Why I like Really Big Models
Do these jokes still work?
Anyway, Claude Mythos is coming, and I'm excited. I'll hence allow myself some scientific fiction, for jest. This is all very hand-wavy. Pardon me. I originally wrote this on X, but I'm keeping it here too.
I am always excited for larger and larger models. This is a little attempt at saying why.
We sometimes look at an LLM's pass@K on a problem: can this model solve the problem, given K independent attempts. This is like asking after how many flips of the dice do I get something greater than 3.
pass@K appears to be an approximation of the limiting pass@\infty -- i.e, if you had The Most Comprehensive Evaluation Suite, and the model could be "pushforwarded" across all the seeds, then perhaps you could procure a scalar "score" for the intelligence of a model. In some sense, this is saying, "what is the largest number on the dice you could get if I let you roll any number of times"?
Or you could think of it as the limiting K-on-expectation, barring "pathological seeds" (as we do for measures), that solves the entirety of this Most Comprehensive Evaluation Suite. The lower the expected K over your model weights, the more intelligent your model.
In fact, I think we can also see this roughly as: The prompt/eval is a program (in the SICP sense), written in an informal language (here, English), and the LLM is a stochastic interpreter of that informal language, while the output is the execution trace of that interpreter ingesting the program. Because the language is informal, the interpreter has to be stochastic.
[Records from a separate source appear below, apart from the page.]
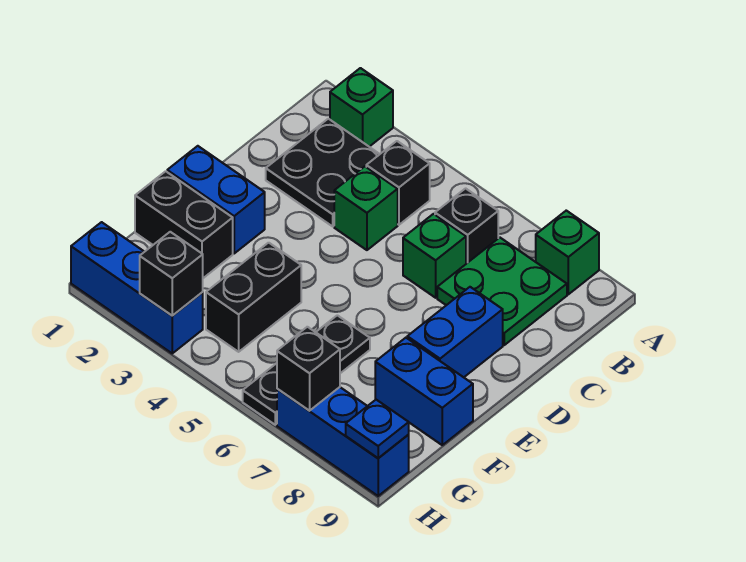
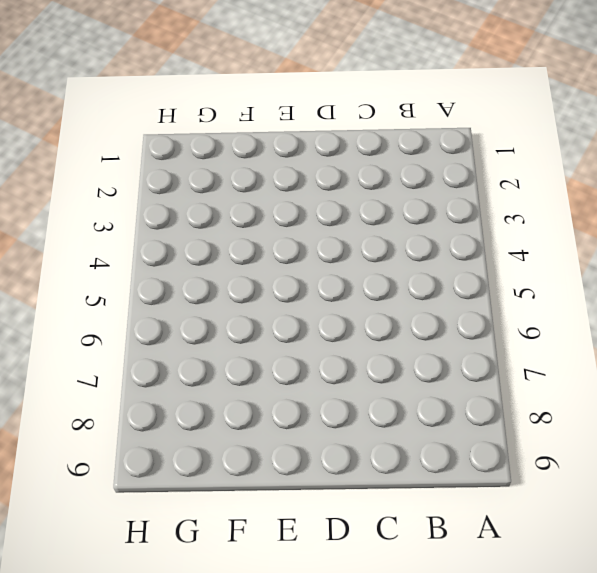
none -> green brick A2 level 1
none -> green brick A8 level 1
none -> black plate B2:C3 level 1

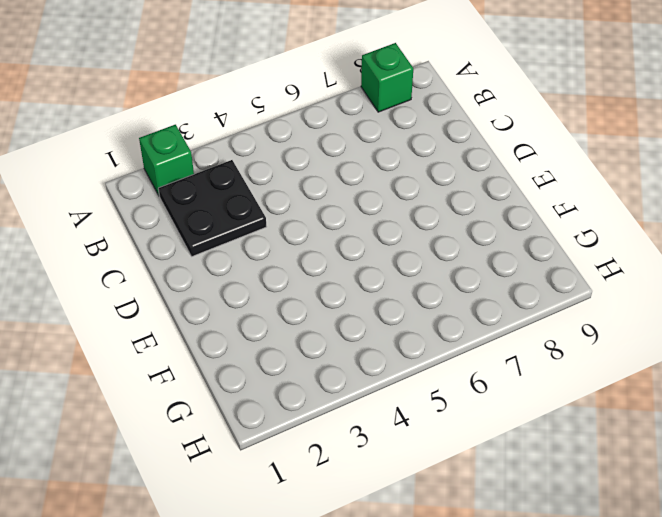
none -> black brick B4 level 1
none -> black brick B6 level 1
none -> green plate B7:C8 level 1

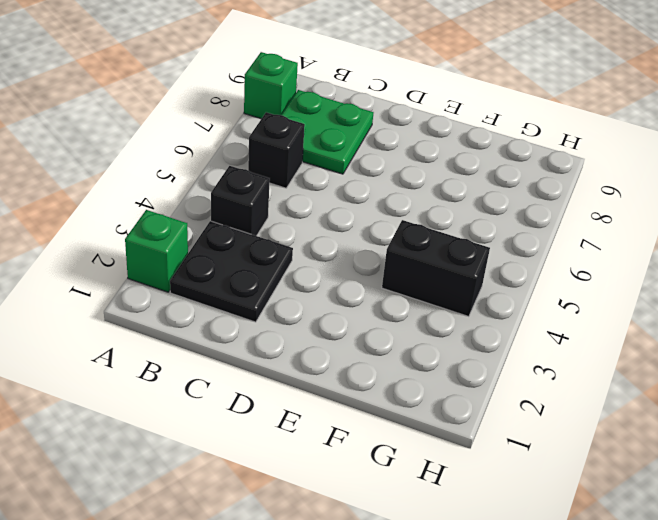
none -> green brick C4 level 1
none -> green brick C6 level 1
none -> blue brick D8:E8 level 1

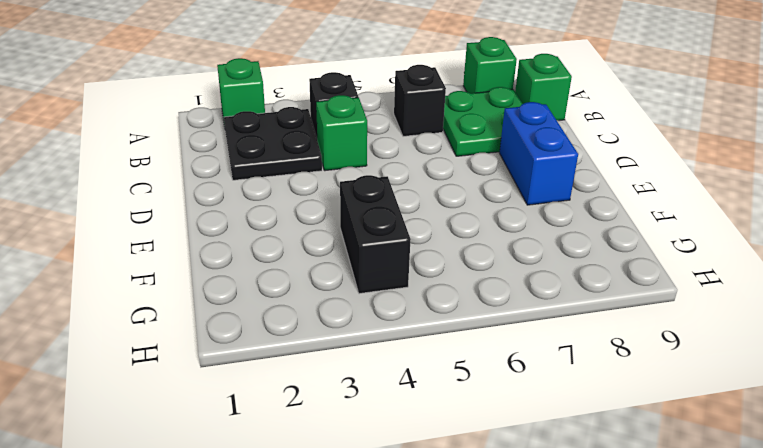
green brick B9 level 1 -> green brick C6 level 1
none -> blue brick E1:E2 level 1
none -> black brick F1:F2 level 1
none -> black plate F6:H6 level 1

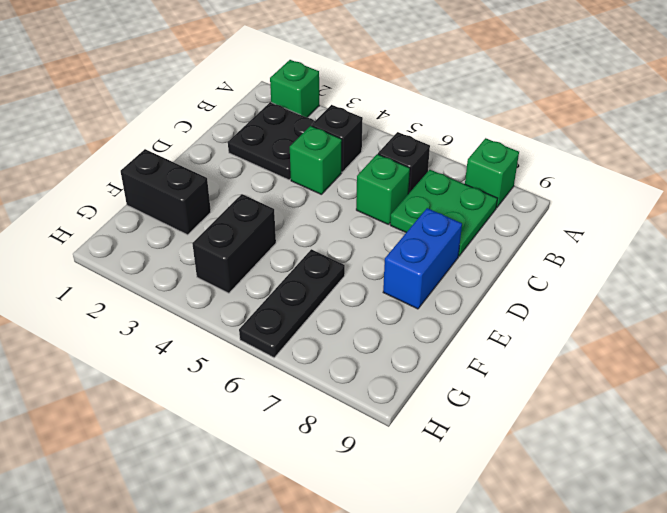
none -> blue brick E1:E2 level 1
none -> blue brick F8:F9 level 1
none -> blue brick H1:H3 level 1

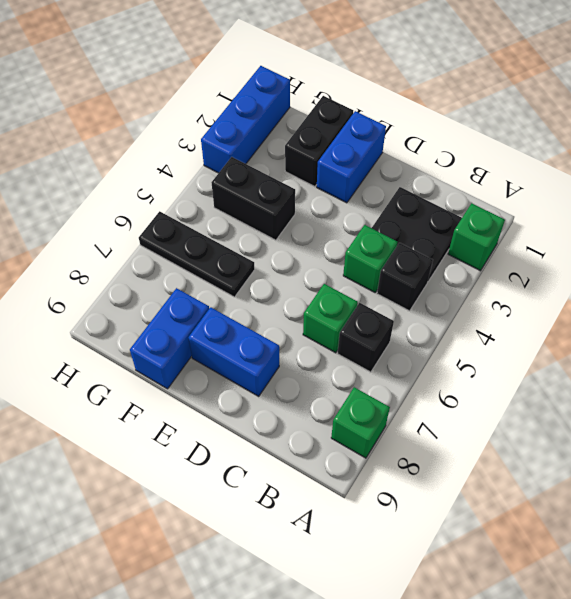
none -> green plate B7:C8 level 1
none -> blue brick H7:H9 level 1
none -> black brick H3 level 2

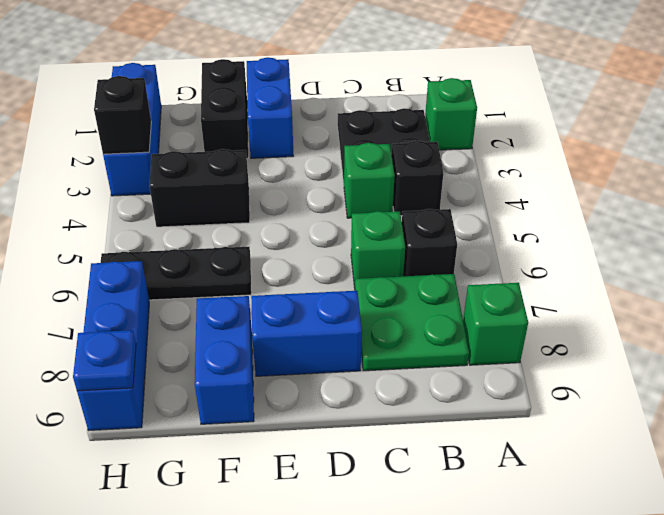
none -> black brick H7 level 2

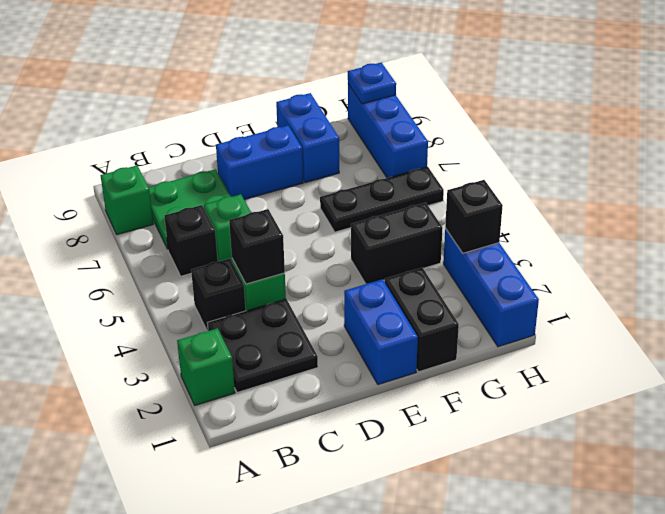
black brick C4 level 2 -> black brick H7 level 2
Just as we formally verify our PLs, evals are informal verifiers for our informal language compilers. The True/False of formal verification, then, becomes a real number, some function of this true K.
Reinforcement learning, now, pulls from pass@K and brings to pass@1; at pass@\infty, note that the same wrong actions will sampled again, but in the limiting case, RL makes bad actions less frequent.
Continued RL, or RL at scale, allows us to access more and more of this pass@K territory; after all, the "true" accessible K is very large, very very large, and there is a lot of alpha to simply take a small model and pull from pass@K to pass@1, and hillclimb on K.
Here is where I find things of great interest, and I will handwave even more than I just did:
Larger models seem to be nice because they seem to have a richer K-space, so to say. @phillip_isola and @yule_gan 's recent neural thickets work suggest some similar things (I'm not claiming it's the same, of course). But large models have more parameters, more tweedle-space, and can say more things, which directly affects how long you can hillclimb on K before you saturate because your learning algorithm lacks the granularity to further exploit the problem.
Now, there's no reason for K to be anywhere near what we are capable of today. It could trillions until we think of "exhausting" how much K-space we have before the small models saturate... but we seem to have lucked out in the sense that larger models are also more capable of learning better and faster.
This means RL over sheerly larger models should unlock capabilities that just didn't exist in earlier models, and we could just be lucky that some abilities that appear unfair to us could be closeby in the tweedlespace of large models.
What also excites me is that as we scale upwards, we should find laws that say how scaling pretraining and scaling RL interact with each other. I look forward to, for example, how could something like @TheGregYang 's brainchild, MuP and the tensor programs, be thought of in the light of RL over just sheerly larger models. And then, with time, a general rule for how different kinds of training interact with each other, as things abstract out further.
At that point I think LLMs as we know it cease to be very interesting. Most of the interesting problems will have been solved, and the rest shall perhaps be too pedantic or a convex combination of problems already solved. We shall have a recipe for mostly-optimal scaling, which in the grander scheme of things, will have been as optimal as scaling needs to be, and that's mostly all we'll need to do.